Copy the listing below word for word, every line of it.

----------------------------------------

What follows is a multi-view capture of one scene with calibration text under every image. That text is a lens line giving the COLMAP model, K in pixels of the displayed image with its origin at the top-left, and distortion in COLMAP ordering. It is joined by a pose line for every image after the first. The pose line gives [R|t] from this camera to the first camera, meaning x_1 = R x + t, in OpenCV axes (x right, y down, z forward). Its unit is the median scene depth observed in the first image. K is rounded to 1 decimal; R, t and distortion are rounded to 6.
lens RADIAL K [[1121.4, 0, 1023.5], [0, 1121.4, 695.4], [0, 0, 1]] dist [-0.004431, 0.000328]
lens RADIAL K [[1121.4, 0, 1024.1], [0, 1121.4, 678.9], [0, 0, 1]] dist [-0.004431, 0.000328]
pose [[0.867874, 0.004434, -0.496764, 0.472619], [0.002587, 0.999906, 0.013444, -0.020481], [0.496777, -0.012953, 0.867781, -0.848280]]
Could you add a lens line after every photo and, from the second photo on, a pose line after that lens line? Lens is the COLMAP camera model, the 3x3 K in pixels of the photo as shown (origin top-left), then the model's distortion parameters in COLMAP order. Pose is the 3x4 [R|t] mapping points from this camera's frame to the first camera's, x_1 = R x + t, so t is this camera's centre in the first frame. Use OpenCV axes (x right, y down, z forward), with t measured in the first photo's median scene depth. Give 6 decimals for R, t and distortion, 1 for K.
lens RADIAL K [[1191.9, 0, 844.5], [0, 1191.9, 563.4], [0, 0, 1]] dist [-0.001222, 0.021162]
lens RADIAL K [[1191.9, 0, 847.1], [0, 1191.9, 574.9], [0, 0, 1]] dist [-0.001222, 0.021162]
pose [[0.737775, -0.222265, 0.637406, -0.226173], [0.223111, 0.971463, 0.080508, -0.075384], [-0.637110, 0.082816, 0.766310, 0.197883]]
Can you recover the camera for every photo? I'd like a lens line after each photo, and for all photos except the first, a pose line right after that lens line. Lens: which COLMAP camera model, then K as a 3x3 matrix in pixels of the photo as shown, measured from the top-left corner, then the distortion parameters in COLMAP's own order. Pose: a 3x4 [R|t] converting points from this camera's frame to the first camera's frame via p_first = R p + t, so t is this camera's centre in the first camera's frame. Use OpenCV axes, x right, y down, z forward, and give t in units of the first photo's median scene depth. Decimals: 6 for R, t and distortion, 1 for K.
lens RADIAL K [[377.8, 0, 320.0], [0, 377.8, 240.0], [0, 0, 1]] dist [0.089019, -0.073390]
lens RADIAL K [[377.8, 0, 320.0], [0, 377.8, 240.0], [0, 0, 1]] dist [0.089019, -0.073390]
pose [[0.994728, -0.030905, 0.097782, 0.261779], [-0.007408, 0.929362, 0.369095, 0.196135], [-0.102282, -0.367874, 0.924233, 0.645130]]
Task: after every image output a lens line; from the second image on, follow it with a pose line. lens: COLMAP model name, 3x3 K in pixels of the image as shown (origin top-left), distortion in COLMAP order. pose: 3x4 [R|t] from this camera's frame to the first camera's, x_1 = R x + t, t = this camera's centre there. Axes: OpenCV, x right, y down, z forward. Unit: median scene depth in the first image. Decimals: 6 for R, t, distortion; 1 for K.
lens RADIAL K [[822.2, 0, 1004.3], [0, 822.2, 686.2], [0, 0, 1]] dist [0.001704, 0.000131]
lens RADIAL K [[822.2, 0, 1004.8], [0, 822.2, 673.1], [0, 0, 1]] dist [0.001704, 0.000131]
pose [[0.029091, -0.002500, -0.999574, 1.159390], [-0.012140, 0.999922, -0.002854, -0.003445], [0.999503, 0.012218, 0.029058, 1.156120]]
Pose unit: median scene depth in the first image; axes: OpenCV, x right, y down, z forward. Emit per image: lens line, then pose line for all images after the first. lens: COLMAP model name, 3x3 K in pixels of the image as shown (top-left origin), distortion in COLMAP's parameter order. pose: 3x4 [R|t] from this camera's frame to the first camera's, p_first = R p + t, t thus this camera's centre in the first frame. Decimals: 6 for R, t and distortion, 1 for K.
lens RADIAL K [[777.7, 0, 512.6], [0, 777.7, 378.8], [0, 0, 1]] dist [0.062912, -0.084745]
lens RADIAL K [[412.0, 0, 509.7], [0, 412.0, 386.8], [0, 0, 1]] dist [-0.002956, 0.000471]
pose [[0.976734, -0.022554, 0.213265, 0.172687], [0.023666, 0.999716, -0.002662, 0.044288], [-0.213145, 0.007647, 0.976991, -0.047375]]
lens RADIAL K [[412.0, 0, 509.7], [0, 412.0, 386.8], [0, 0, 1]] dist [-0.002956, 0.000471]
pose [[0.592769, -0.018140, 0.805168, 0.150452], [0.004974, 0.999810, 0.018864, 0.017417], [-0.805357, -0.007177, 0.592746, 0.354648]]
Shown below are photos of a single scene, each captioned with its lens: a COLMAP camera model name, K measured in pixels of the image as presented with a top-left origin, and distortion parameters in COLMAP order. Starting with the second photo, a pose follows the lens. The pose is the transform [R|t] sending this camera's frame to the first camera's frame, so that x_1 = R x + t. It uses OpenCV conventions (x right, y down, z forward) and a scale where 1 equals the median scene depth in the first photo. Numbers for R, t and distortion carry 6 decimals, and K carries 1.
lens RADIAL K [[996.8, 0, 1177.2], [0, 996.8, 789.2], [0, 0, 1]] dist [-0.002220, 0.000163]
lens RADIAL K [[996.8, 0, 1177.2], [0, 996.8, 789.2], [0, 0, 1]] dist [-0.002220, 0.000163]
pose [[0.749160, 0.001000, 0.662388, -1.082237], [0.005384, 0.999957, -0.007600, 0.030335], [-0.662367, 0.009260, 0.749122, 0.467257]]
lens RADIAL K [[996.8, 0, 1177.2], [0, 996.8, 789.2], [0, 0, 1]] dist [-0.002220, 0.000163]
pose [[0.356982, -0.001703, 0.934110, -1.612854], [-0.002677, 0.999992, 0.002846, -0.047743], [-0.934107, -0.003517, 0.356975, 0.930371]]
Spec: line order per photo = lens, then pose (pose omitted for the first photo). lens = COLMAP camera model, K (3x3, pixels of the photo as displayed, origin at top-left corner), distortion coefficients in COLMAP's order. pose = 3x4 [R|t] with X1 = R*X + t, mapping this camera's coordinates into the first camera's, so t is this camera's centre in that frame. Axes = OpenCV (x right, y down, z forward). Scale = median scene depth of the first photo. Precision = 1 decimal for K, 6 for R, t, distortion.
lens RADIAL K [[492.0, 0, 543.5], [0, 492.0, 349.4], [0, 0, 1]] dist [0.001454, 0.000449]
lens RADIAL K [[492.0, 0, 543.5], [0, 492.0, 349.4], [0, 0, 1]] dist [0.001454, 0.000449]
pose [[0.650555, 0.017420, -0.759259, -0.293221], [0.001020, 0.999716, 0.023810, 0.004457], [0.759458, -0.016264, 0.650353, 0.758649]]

----------------------------------------

→ Output for this task
What follows is a multi-view capture of one scene with calibration text under every image. That text is a lens line giving the COLMAP model, K in pixels of the displayed image with its origin at the top-left, and distortion in COLMAP ordering. It is joined by a pose line for every image after the first. The pose line gives [R|t] from this camera to the first camera, meaning x_1 = R x + t, in OpenCV axes (x right, y down, z forward). Its unit is the median scene depth observed in the first image. K is rounded to 1 decimal; R, t and distortion are rounded to 6.
lens RADIAL K [[1121.4, 0, 1023.5], [0, 1121.4, 695.4], [0, 0, 1]] dist [-0.004431, 0.000328]
lens RADIAL K [[1121.4, 0, 1024.1], [0, 1121.4, 678.9], [0, 0, 1]] dist [-0.004431, 0.000328]
pose [[0.867874, 0.004434, -0.496764, 0.472619], [0.002587, 0.999906, 0.013444, -0.020481], [0.496777, -0.012953, 0.867781, -0.848280]]
Could you add a lens line after every photo and, from the second photo on, a pose line after that lens line? Lens is the COLMAP camera model, the 3x3 K in pixels of the photo as shown (origin top-left), then the model's distortion parameters in COLMAP order. Pose is the 3x4 [R|t] mapping points from this camera's frame to the first camera's, x_1 = R x + t, so t is this camera's centre in the first frame. Use OpenCV axes (x right, y down, z forward), with t measured in the first photo's median scene depth. Give 6 decimals for R, t and distortion, 1 for K.
lens RADIAL K [[1191.9, 0, 844.5], [0, 1191.9, 563.4], [0, 0, 1]] dist [-0.001222, 0.021162]
lens RADIAL K [[1191.9, 0, 847.1], [0, 1191.9, 574.9], [0, 0, 1]] dist [-0.001222, 0.021162]
pose [[0.737775, -0.222265, 0.637406, -0.226173], [0.223111, 0.971463, 0.080508, -0.075384], [-0.637110, 0.082816, 0.766310, 0.197883]]
Can you recover the camera for every photo? I'd like a lens line after each photo, and for all photos except the first, a pose line right after that lens line. Lens: which COLMAP camera model, then K as a 3x3 matrix in pixels of the photo as shown, measured from the top-left corner, then the distortion parameters in COLMAP's own order. Pose: a 3x4 [R|t] converting points from this camera's frame to the first camera's frame via p_first = R p + t, so t is this camera's centre in the first camera's frame. Use OpenCV axes, x right, y down, z forward, and give t in units of the first photo's median scene depth. Decimals: 6 for R, t and distortion, 1 for K.
lens RADIAL K [[377.8, 0, 320.0], [0, 377.8, 240.0], [0, 0, 1]] dist [0.089019, -0.073390]
lens RADIAL K [[377.8, 0, 320.0], [0, 377.8, 240.0], [0, 0, 1]] dist [0.089019, -0.073390]
pose [[0.994728, -0.030905, 0.097782, 0.261779], [-0.007408, 0.929362, 0.369095, 0.196135], [-0.102282, -0.367874, 0.924233, 0.645130]]
Task: after every image output a lens line; from the second image on, follow it with a pose line. lens: COLMAP model name, 3x3 K in pixels of the image as shown (origin top-left), distortion in COLMAP order. pose: 3x4 [R|t] from this camera's frame to the first camera's, x_1 = R x + t, t = this camera's centre there. Axes: OpenCV, x right, y down, z forward. Unit: median scene depth in the first image. Decimals: 6 for R, t, distortion; 1 for K.
lens RADIAL K [[822.2, 0, 1004.3], [0, 822.2, 686.2], [0, 0, 1]] dist [0.001704, 0.000131]
lens RADIAL K [[822.2, 0, 1004.8], [0, 822.2, 673.1], [0, 0, 1]] dist [0.001704, 0.000131]
pose [[0.029091, -0.002500, -0.999574, 1.159390], [-0.012140, 0.999922, -0.002854, -0.003445], [0.999503, 0.012218, 0.029058, 1.156120]]
Pose unit: median scene depth in the first image; axes: OpenCV, x right, y down, z forward. Emit per image: lens line, then pose line for all images after the first. lens: COLMAP model name, 3x3 K in pixels of the image as shown (top-left origin), distortion in COLMAP's parameter order. pose: 3x4 [R|t] from this camera's frame to the first camera's, p_first = R p + t, t thus this camera's centre in the first frame. Decimals: 6 for R, t and distortion, 1 for K.
lens RADIAL K [[777.7, 0, 512.6], [0, 777.7, 378.8], [0, 0, 1]] dist [0.062912, -0.084745]
lens RADIAL K [[412.0, 0, 509.7], [0, 412.0, 386.8], [0, 0, 1]] dist [-0.002956, 0.000471]
pose [[0.976734, -0.022554, 0.213265, 0.172687], [0.023666, 0.999716, -0.002662, 0.044288], [-0.213145, 0.007647, 0.976991, -0.047375]]
lens RADIAL K [[412.0, 0, 509.7], [0, 412.0, 386.8], [0, 0, 1]] dist [-0.002956, 0.000471]
pose [[0.592769, -0.018140, 0.805168, 0.150452], [0.004974, 0.999810, 0.018864, 0.017417], [-0.805357, -0.007177, 0.592746, 0.354648]]
Shown below are photos of a single scene, each captioned with its lens: a COLMAP camera model name, K measured in pixels of the image as presented with a top-left origin, and distortion parameters in COLMAP order. Starting with the second photo, a pose follows the lens. The pose is the transform [R|t] sending this camera's frame to the first camera's frame, so that x_1 = R x + t. It uses OpenCV conventions (x right, y down, z forward) and a scale where 1 equals the median scene depth in the first photo. Numbers for R, t and distortion carry 6 decimals, and K carries 1.
lens RADIAL K [[996.8, 0, 1177.2], [0, 996.8, 789.2], [0, 0, 1]] dist [-0.002220, 0.000163]
lens RADIAL K [[996.8, 0, 1177.2], [0, 996.8, 789.2], [0, 0, 1]] dist [-0.002220, 0.000163]
pose [[0.749160, 0.001000, 0.662388, -1.082237], [0.005384, 0.999957, -0.007600, 0.030335], [-0.662367, 0.009260, 0.749122, 0.467257]]
lens RADIAL K [[996.8, 0, 1177.2], [0, 996.8, 789.2], [0, 0, 1]] dist [-0.002220, 0.000163]
pose [[0.356982, -0.001703, 0.934110, -1.612854], [-0.002677, 0.999992, 0.002846, -0.047743], [-0.934107, -0.003517, 0.356975, 0.930371]]
Spec: line order per photo = lens, then pose (pose omitted for the first photo). lens = COLMAP camera model, K (3x3, pixels of the photo as displayed, origin at top-left corner), distortion coefficients in COLMAP's order. pose = 3x4 [R|t] with X1 = R*X + t, mapping this camera's coordinates into the first camera's, so t is this camera's centre in that frame. Axes = OpenCV (x right, y down, z forward). Scale = median scene depth of the first photo. Precision = 1 decimal for K, 6 for R, t, distortion.
lens RADIAL K [[492.0, 0, 543.5], [0, 492.0, 349.4], [0, 0, 1]] dist [0.001454, 0.000449]
lens RADIAL K [[492.0, 0, 543.5], [0, 492.0, 349.4], [0, 0, 1]] dist [0.001454, 0.000449]
pose [[0.650555, 0.017420, -0.759259, -0.293221], [0.001020, 0.999716, 0.023810, 0.004457], [0.759458, -0.016264, 0.650353, 0.758649]]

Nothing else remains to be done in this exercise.